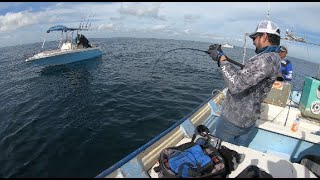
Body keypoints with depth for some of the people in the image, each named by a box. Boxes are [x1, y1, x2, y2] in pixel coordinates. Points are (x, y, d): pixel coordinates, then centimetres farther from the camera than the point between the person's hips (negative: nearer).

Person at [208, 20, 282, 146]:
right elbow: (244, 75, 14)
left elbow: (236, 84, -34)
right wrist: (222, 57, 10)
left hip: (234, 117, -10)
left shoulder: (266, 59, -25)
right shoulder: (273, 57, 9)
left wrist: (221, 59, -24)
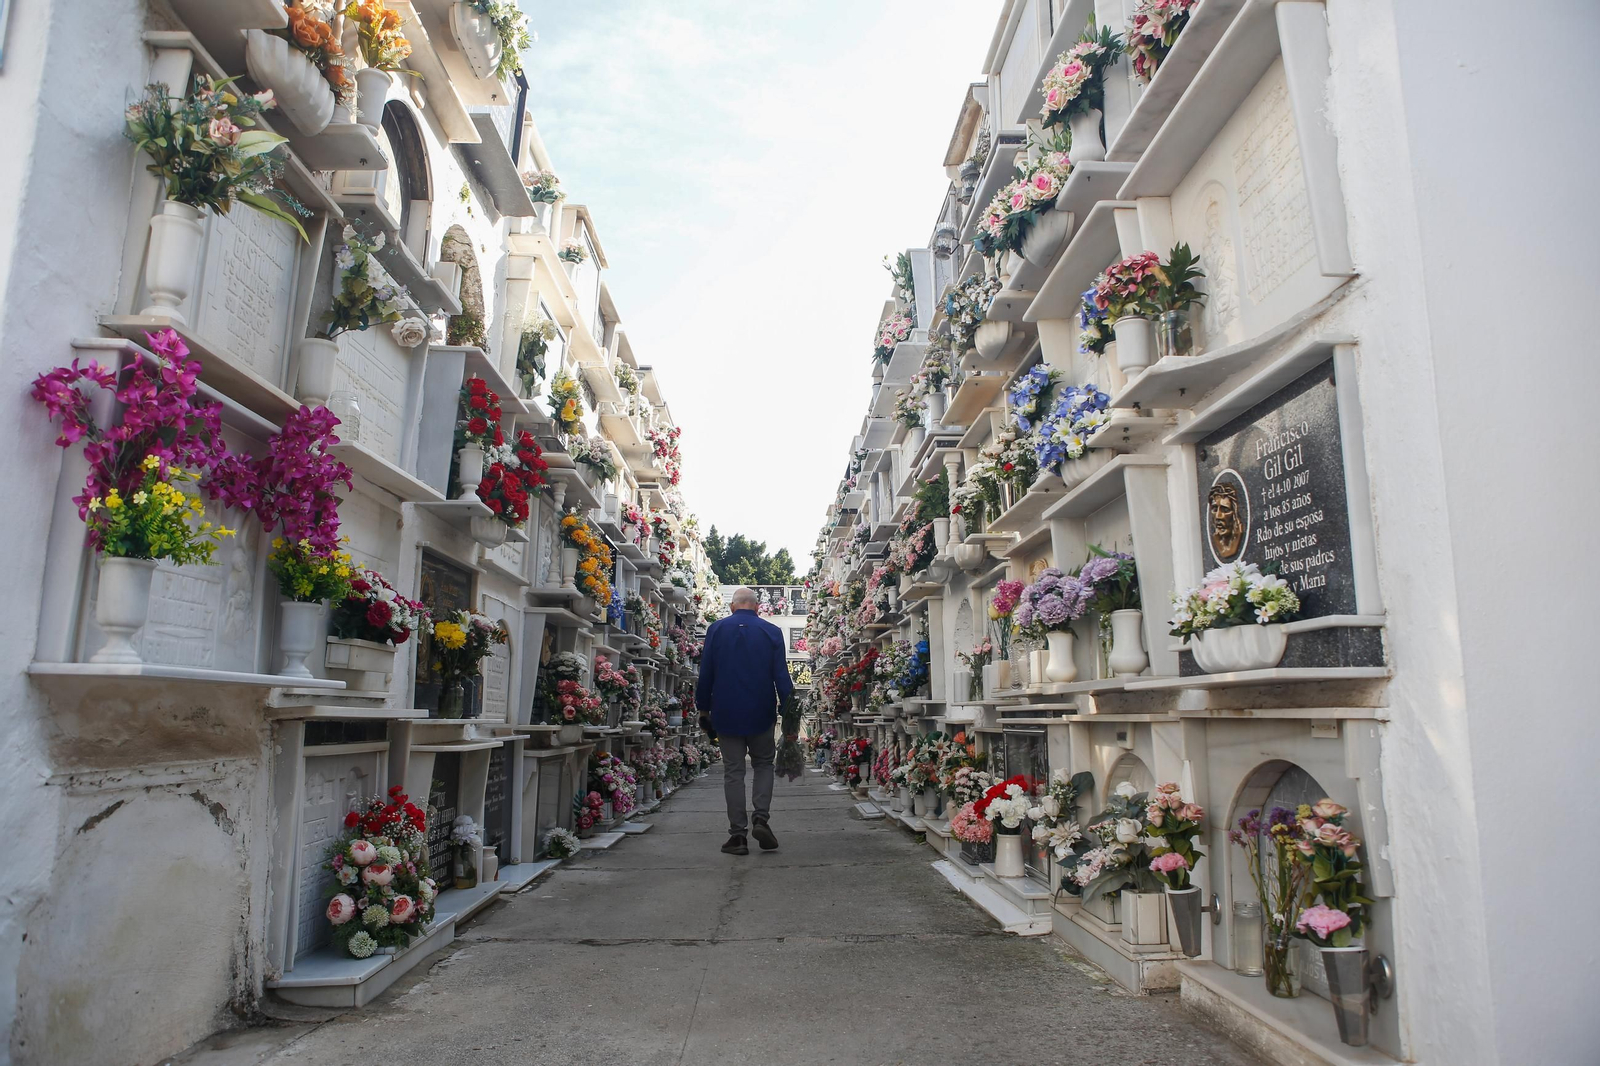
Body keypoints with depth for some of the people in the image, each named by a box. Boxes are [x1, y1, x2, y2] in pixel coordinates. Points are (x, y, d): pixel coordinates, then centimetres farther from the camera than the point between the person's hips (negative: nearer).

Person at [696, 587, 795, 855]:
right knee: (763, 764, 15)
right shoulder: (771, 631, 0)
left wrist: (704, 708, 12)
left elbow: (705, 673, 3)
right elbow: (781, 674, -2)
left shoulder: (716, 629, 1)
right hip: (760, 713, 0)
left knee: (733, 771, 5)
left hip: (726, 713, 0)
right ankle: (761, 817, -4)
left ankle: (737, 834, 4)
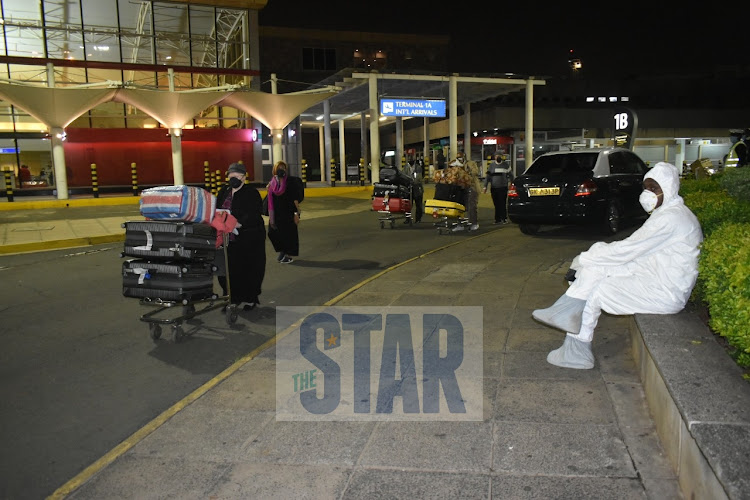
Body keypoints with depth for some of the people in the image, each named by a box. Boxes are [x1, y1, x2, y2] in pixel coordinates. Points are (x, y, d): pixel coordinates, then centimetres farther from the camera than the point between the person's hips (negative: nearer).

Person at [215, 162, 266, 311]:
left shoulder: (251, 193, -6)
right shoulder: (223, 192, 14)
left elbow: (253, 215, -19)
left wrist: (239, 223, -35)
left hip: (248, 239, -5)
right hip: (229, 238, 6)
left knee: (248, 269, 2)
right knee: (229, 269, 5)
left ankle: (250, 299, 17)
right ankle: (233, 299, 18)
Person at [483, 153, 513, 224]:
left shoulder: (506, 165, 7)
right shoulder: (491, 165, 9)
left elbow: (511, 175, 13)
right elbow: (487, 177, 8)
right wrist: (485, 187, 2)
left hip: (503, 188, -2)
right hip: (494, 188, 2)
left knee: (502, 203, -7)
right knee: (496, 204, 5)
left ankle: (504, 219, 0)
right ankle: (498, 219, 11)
------------------------------------
## TO DO:
Reproduce all of the data above verbatim, omitting the pictures.

## RESPONSE AREA:
Body keypoints with depth for some of the people in the image, each named by a box. Boxes are [x1, y1, x2, y2] in pixel coordinates. Points are (x, y, d): pixel coordinates, then centimetres farther from the camera than the point between the person's hips (negative: nearer).

Person at [208, 20, 282, 146]:
right elbow: (244, 75, 14)
left elbow: (236, 84, -34)
right wrist: (222, 57, 10)
left hip: (234, 117, -10)
left shoulder: (266, 59, -25)
right shoulder: (273, 57, 9)
left wrist: (221, 59, -24)
Body keypoints with depth for some of the people in the image, each named by a box. Boxes are [x1, y1, x2, y2] in pixel coordinates. Points are (x, y, d): pixel coordinates, then centimetres farther from the camera than the point between the person's hips (negative: nearer).

Person at [696, 587, 795, 855]:
right knee: (763, 764, 15)
right shoulder: (771, 631, 0)
left wrist: (704, 708, 12)
left elbow: (705, 673, 3)
right elbow: (781, 674, -2)
left shoulder: (716, 629, 1)
right hip: (760, 713, 0)
left knee: (733, 771, 5)
left hip: (726, 713, 0)
right ankle: (761, 817, -4)
left ankle: (737, 834, 4)
Body keypoints with depth for some of the people in the image, each named by a box. Boxes are [x1, y1, x2, y2] in pixel coordinates. Points are (x, y, d): pixel coordinates, then centimetres farther from the camera than the point between the person's hips (negative: nearer).

Person at [215, 162, 266, 311]:
left shoulder: (251, 193, -6)
right shoulder: (223, 192, 14)
left elbow: (253, 215, -19)
left wrist: (239, 223, -35)
left hip: (248, 239, -5)
right hip: (229, 238, 6)
left knee: (248, 269, 2)
right knee: (229, 269, 5)
left ankle: (250, 299, 17)
right ankle: (233, 299, 18)
Person at [483, 153, 513, 224]:
left shoulder: (506, 165, 7)
right shoulder: (491, 165, 9)
left elbow: (511, 175, 13)
right elbow: (487, 177, 8)
right wrist: (485, 187, 2)
left hip: (503, 188, -2)
right hip: (494, 188, 2)
left knee: (502, 203, -7)
right knee: (496, 204, 5)
left ankle: (504, 219, 0)
right ankle: (498, 219, 11)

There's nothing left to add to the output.